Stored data
** Start **
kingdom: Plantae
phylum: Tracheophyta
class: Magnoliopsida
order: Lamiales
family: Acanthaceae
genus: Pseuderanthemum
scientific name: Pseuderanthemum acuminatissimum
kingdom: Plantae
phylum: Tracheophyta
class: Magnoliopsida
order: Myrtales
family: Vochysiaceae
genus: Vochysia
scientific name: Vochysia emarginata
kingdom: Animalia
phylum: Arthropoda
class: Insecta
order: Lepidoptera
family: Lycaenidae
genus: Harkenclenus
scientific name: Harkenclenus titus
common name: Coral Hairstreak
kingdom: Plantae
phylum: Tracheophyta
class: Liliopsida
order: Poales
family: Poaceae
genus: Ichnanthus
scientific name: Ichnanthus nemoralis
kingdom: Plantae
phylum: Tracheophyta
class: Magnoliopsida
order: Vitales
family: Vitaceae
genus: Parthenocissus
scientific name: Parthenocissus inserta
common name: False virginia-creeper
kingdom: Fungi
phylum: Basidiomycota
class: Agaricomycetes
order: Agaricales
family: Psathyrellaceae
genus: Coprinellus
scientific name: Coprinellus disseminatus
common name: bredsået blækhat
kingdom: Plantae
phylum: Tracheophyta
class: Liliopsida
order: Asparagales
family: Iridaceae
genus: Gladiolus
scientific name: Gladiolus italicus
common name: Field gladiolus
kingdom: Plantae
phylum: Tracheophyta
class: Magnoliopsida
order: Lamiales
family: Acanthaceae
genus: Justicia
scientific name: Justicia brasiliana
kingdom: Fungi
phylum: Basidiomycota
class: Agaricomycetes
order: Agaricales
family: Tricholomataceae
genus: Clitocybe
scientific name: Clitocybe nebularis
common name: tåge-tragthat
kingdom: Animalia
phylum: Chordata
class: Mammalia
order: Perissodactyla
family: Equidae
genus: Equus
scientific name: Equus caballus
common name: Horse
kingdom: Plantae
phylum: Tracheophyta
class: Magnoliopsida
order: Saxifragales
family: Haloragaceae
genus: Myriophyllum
** End **
Exercise brief: Update the listing by replacing every "scientific name" with "binomial name" and keeping all other text the same.

Complete response:
kingdom: Plantae
phylum: Tracheophyta
class: Magnoliopsida
order: Lamiales
family: Acanthaceae
genus: Pseuderanthemum
binomial name: Pseuderanthemum acuminatissimum
kingdom: Plantae
phylum: Tracheophyta
class: Magnoliopsida
order: Myrtales
family: Vochysiaceae
genus: Vochysia
binomial name: Vochysia emarginata
kingdom: Animalia
phylum: Arthropoda
class: Insecta
order: Lepidoptera
family: Lycaenidae
genus: Harkenclenus
binomial name: Harkenclenus titus
common name: Coral Hairstreak
kingdom: Plantae
phylum: Tracheophyta
class: Liliopsida
order: Poales
family: Poaceae
genus: Ichnanthus
binomial name: Ichnanthus nemoralis
kingdom: Plantae
phylum: Tracheophyta
class: Magnoliopsida
order: Vitales
family: Vitaceae
genus: Parthenocissus
binomial name: Parthenocissus inserta
common name: False virginia-creeper
kingdom: Fungi
phylum: Basidiomycota
class: Agaricomycetes
order: Agaricales
family: Psathyrellaceae
genus: Coprinellus
binomial name: Coprinellus disseminatus
common name: bredsået blækhat
kingdom: Plantae
phylum: Tracheophyta
class: Liliopsida
order: Asparagales
family: Iridaceae
genus: Gladiolus
binomial name: Gladiolus italicus
common name: Field gladiolus
kingdom: Plantae
phylum: Tracheophyta
class: Magnoliopsida
order: Lamiales
family: Acanthaceae
genus: Justicia
binomial name: Justicia brasiliana
kingdom: Fungi
phylum: Basidiomycota
class: Agaricomycetes
order: Agaricales
family: Tricholomataceae
genus: Clitocybe
binomial name: Clitocybe nebularis
common name: tåge-tragthat
kingdom: Animalia
phylum: Chordata
class: Mammalia
order: Perissodactyla
family: Equidae
genus: Equus
binomial name: Equus caballus
common name: Horse
kingdom: Plantae
phylum: Tracheophyta
class: Magnoliopsida
order: Saxifragales
family: Haloragaceae
genus: Myriophyllum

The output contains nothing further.